Furthering the crackdown surrounding anti-money laundering rules in foreign investment, the government is considering relying on real estate agents to report suspicious purchases by foreign buyers.
The joint public accounts and audit committee is reviewing the deficiencies in data around the foreign investment regime, with the ATO announcing on Wednesday they had conducted 4600 investigations into potential breaches since 2015.
Of those 4600 investigations, 1500 breaches of the property ownership rules have been identified.
Fines to date have totally more than $7 million.
The current restrictions see foreign investors being forced to gain approval before buying in Australia. Existing properties are banned from being purchased by foreign buyers, leaving them only new builds.
ATO deputy commissioner Mark Konza said at a committee meeting that formal disposal orders have been issues for 75 properties since 2015, totalling a combined $135 million.
A further combined $150 million worth of property has been sold in voluntary disposals by foreign investors around the country.
The crackdown on foreign buyers was first announced in the 2015-16 budget by the Turnbull government, and in June the Australian National Audit Office announced was still in the process of becoming effective. The delay is thought to be caused by data collection, and the challenges being faced by the ATO in sourcing reliable information.
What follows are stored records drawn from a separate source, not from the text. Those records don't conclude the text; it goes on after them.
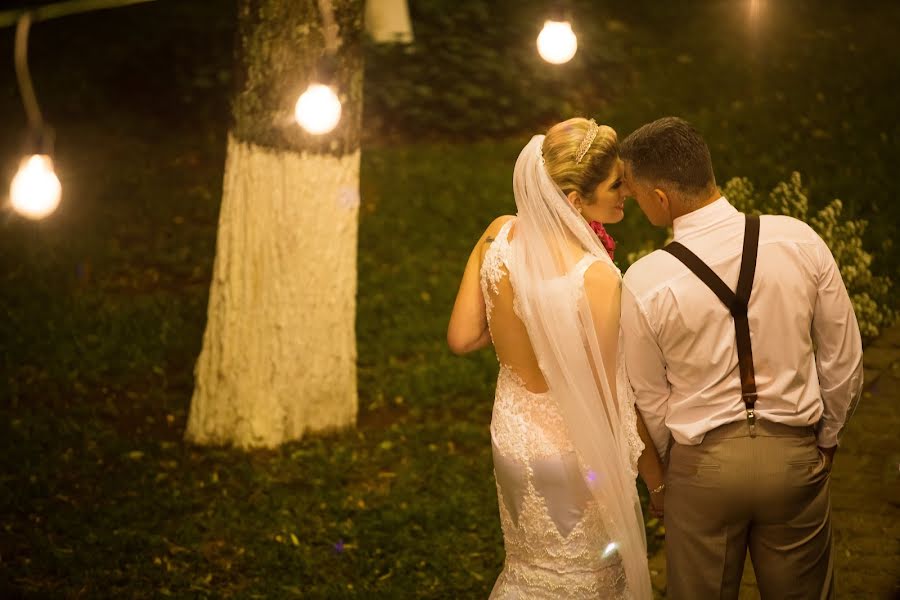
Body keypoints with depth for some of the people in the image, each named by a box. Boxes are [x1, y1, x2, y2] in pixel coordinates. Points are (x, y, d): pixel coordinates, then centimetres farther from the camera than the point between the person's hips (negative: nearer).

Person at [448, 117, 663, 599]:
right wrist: (658, 481, -6)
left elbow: (461, 338, -4)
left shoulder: (498, 235, -11)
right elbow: (608, 402, -20)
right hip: (573, 452, -6)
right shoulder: (595, 278, -28)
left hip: (512, 436, 6)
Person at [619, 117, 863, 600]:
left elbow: (651, 402, -3)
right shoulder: (799, 241, -12)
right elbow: (843, 360, -2)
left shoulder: (645, 283, -17)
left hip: (702, 466, -2)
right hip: (794, 454, 2)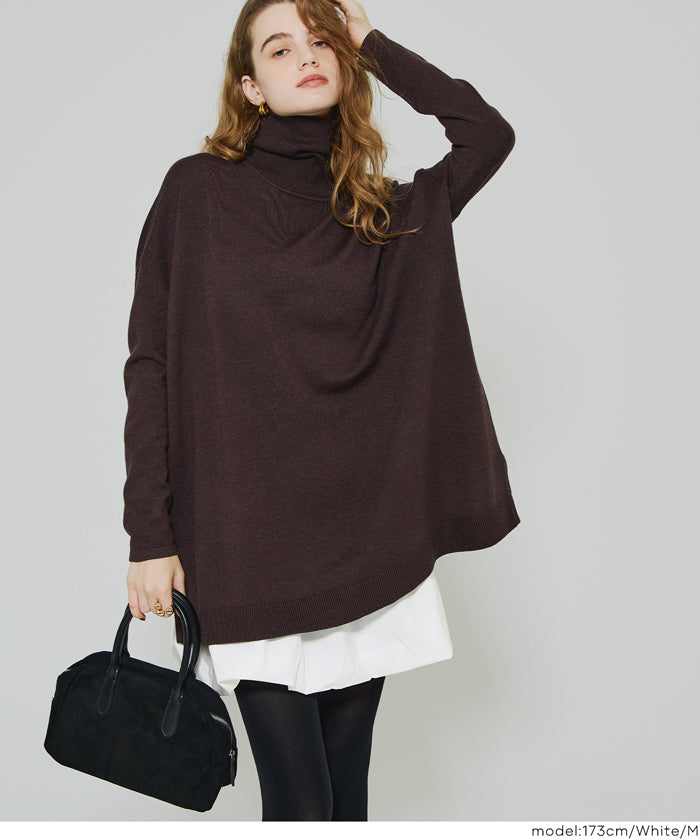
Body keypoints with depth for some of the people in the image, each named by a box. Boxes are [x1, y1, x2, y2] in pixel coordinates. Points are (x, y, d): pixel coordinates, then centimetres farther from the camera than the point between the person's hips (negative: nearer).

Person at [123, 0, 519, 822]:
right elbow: (150, 367, -3)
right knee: (299, 805, 1)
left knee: (348, 793, 13)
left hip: (368, 542, 3)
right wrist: (150, 535, -8)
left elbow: (488, 132, -3)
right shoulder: (198, 191, 0)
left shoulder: (386, 213, 10)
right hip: (248, 548, -3)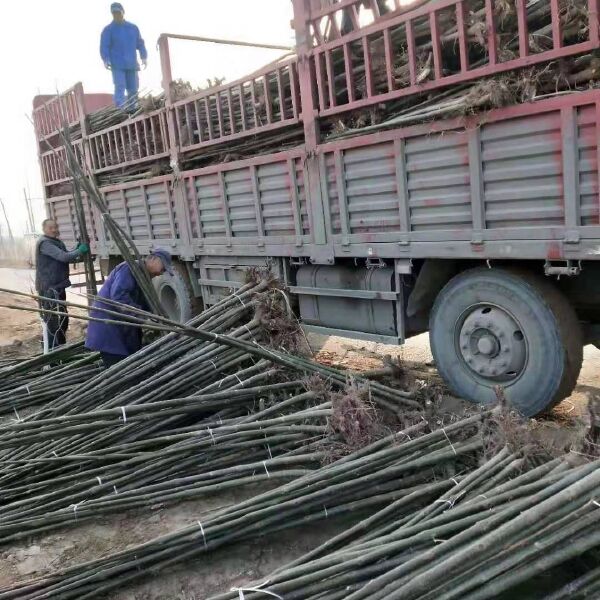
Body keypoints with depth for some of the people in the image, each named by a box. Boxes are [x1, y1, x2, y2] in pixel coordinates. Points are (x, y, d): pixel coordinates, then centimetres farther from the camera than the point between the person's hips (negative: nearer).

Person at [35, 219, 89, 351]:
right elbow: (63, 257, -24)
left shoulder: (58, 242, 17)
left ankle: (60, 348, 31)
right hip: (48, 288, -10)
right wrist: (80, 251, -13)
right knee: (51, 320, -10)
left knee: (62, 318, 18)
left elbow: (68, 258, 17)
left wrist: (78, 251, 1)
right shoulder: (44, 243, -15)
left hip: (58, 286, 10)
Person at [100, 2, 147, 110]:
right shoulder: (108, 30, 5)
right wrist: (105, 60, -18)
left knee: (133, 89, 5)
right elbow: (104, 46, -2)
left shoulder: (133, 27, 16)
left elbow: (140, 43, 16)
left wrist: (144, 57, 2)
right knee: (120, 88, -15)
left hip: (132, 64, 4)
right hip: (117, 65, -4)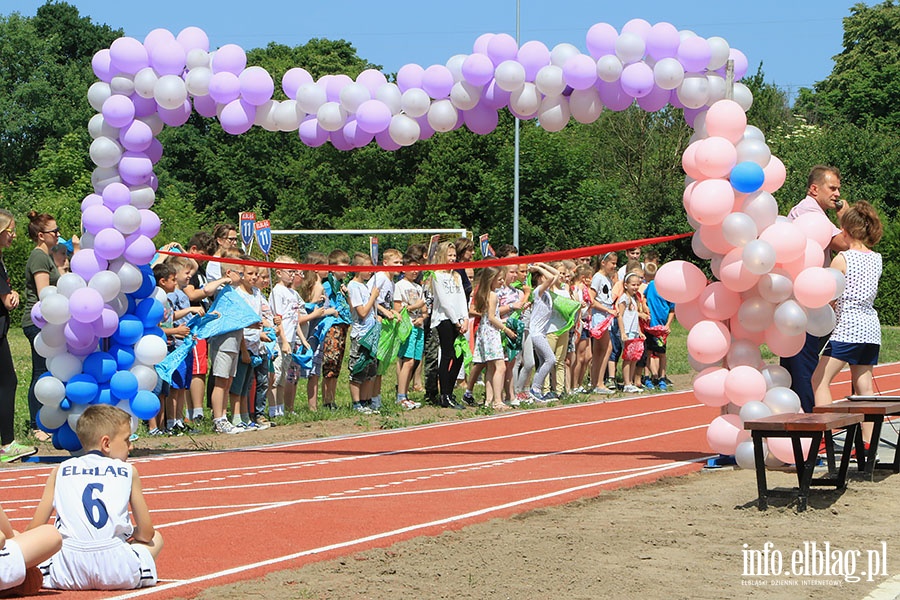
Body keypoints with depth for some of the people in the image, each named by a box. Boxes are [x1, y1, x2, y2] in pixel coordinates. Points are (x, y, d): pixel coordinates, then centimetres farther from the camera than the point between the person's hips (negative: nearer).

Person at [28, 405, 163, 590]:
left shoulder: (60, 471, 16)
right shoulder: (128, 472, 13)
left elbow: (34, 530, 11)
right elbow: (146, 533, 15)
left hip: (69, 572, 1)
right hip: (116, 572, -1)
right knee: (156, 539, 28)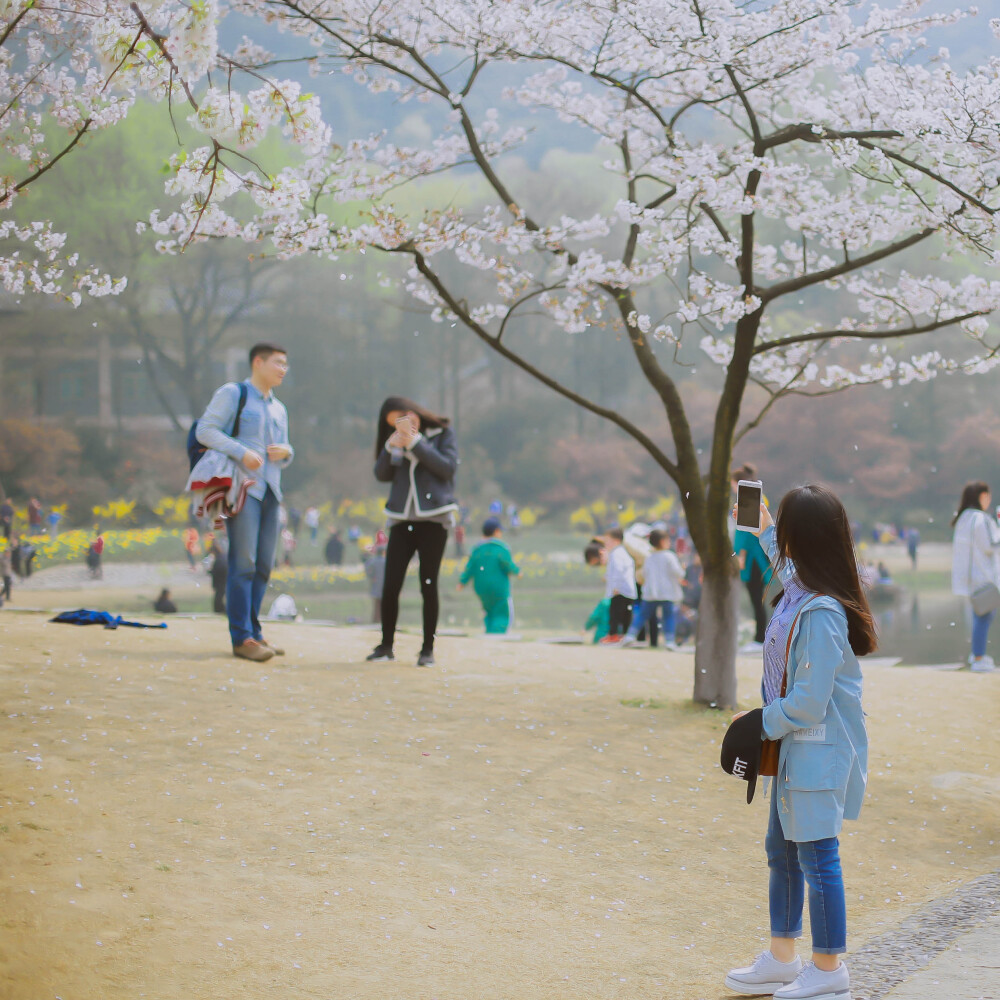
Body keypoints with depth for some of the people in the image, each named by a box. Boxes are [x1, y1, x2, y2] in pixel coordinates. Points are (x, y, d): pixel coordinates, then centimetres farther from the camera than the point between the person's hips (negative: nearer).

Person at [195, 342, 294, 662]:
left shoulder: (279, 410, 24)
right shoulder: (232, 394, 4)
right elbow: (205, 430, -6)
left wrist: (285, 452, 3)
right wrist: (241, 452, -16)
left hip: (270, 491, 7)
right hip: (242, 488, -7)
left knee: (263, 565, 5)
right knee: (243, 563, -12)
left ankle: (253, 633, 12)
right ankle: (242, 638, -13)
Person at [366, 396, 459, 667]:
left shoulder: (443, 433, 5)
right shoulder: (395, 442, 16)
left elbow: (448, 467, -9)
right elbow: (381, 474, 7)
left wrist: (415, 442, -10)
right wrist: (391, 447, -8)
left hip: (433, 519, -3)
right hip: (402, 520, 3)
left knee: (428, 586, -4)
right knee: (390, 585, -3)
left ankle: (428, 649, 3)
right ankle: (386, 646, 8)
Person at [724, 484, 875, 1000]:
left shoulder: (820, 614, -27)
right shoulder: (800, 588, 1)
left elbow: (808, 703, -25)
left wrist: (761, 723, -12)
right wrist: (763, 530, 38)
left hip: (820, 752, -10)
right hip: (795, 745, 10)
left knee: (816, 857, 2)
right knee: (781, 850, 19)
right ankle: (782, 958, 31)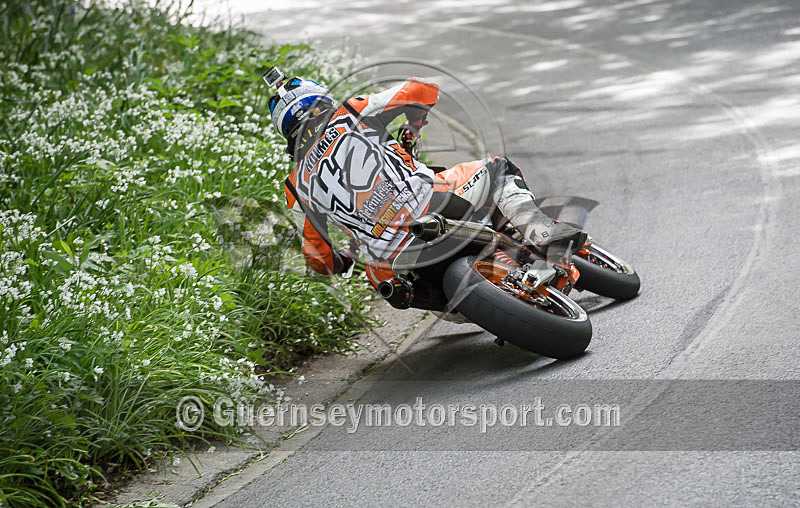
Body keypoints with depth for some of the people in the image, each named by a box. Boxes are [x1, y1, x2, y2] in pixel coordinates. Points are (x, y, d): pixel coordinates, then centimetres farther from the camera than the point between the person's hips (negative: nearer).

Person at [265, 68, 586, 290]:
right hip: (428, 203, -2)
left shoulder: (296, 188, 15)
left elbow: (319, 259, 20)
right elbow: (423, 89, 8)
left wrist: (341, 262, 44)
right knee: (499, 171, 21)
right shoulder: (349, 115, 8)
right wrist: (417, 121, 31)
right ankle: (539, 229, -4)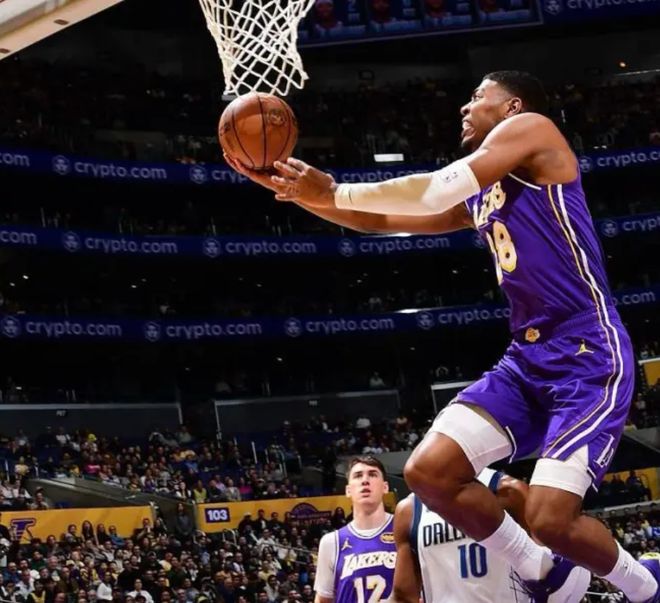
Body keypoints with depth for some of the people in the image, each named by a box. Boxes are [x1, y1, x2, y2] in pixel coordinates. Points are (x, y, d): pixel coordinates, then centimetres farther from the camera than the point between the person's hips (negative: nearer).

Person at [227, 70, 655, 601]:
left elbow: (433, 192, -15)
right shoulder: (478, 194, 21)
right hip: (527, 357, 8)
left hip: (589, 352, -8)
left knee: (550, 518, -19)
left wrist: (338, 194, -9)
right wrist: (298, 192, 13)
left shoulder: (530, 128, -4)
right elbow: (381, 221, 23)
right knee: (429, 471, -6)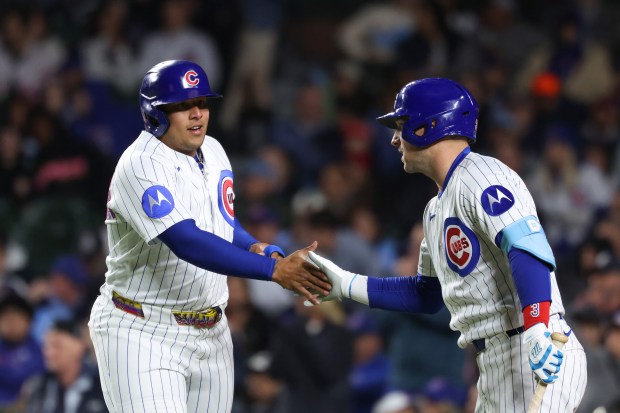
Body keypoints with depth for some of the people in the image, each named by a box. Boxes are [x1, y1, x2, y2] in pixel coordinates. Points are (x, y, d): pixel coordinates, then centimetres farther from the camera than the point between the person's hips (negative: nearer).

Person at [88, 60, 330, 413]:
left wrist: (258, 248, -4)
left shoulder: (212, 152, 7)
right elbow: (188, 244, -30)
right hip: (143, 333, -8)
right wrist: (274, 270, -36)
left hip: (210, 331, 8)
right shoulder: (141, 167, -19)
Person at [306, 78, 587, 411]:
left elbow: (528, 249, -23)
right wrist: (346, 285, 23)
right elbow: (427, 295, 29)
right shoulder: (437, 209, 22)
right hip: (496, 363, 10)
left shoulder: (479, 176, -9)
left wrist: (537, 329, -35)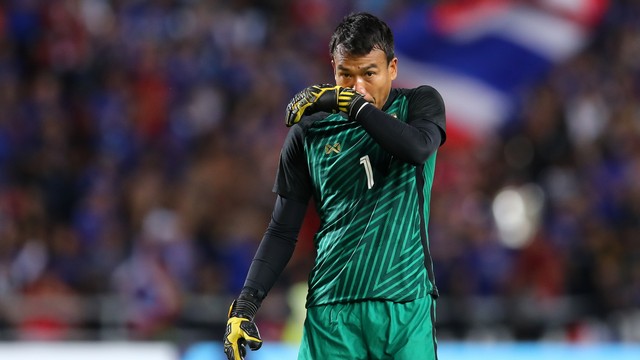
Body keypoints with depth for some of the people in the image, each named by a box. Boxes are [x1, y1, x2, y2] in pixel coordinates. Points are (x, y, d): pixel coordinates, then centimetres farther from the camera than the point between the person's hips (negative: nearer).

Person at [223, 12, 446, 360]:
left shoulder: (419, 104, 7)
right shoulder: (309, 132, 8)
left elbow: (418, 147, -17)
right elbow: (282, 231, 10)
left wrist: (351, 104, -15)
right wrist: (246, 303, -1)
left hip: (407, 305, -1)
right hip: (331, 311, 1)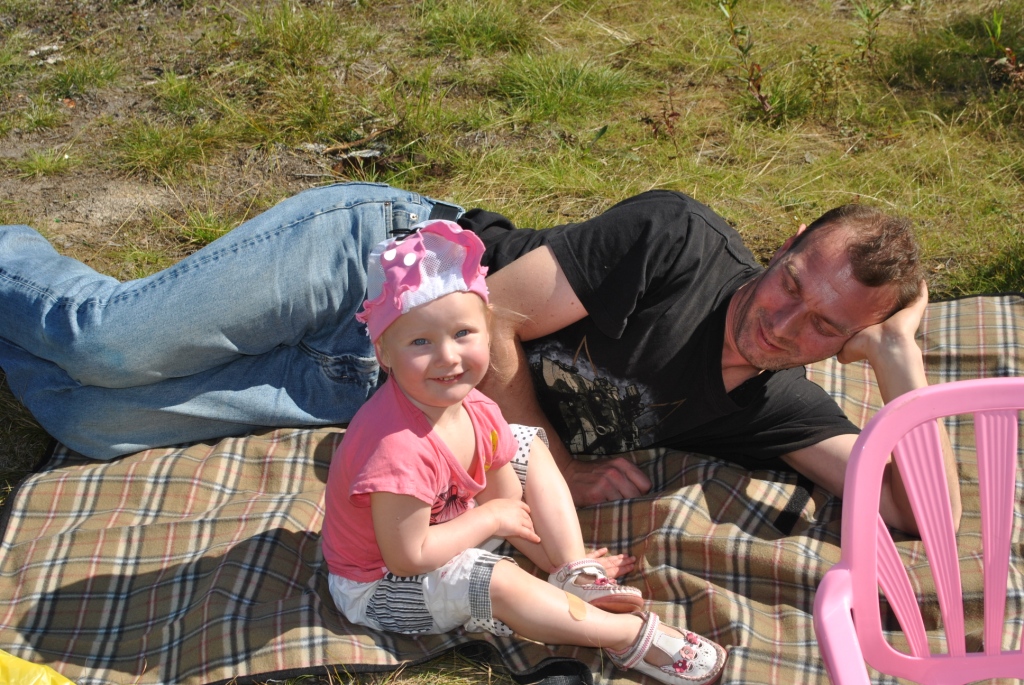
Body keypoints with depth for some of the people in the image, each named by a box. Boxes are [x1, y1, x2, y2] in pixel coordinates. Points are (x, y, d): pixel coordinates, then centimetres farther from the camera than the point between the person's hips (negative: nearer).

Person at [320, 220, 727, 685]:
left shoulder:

At this stage, agents are not required to report suspicions of possible breaches. However, the obligation falls to the purchaser to do the right thing where the laws are concerned, which brings into debate whether agents have an obligation to report potential breaches as part of an ethical code of conduct.
It’s now being considering if mandatory reporting rules should be introduced to ensure agents are forced to monitor for suspicious purchasing activity.
The debate follows the release of figures earlier this month from Juwai.com which showed that investment from Chinese buyers had dropped by 26.8 per cent between 2016 and 2017.
Chinese buyers purchased $23.9 billion of Australian real estate in 2017.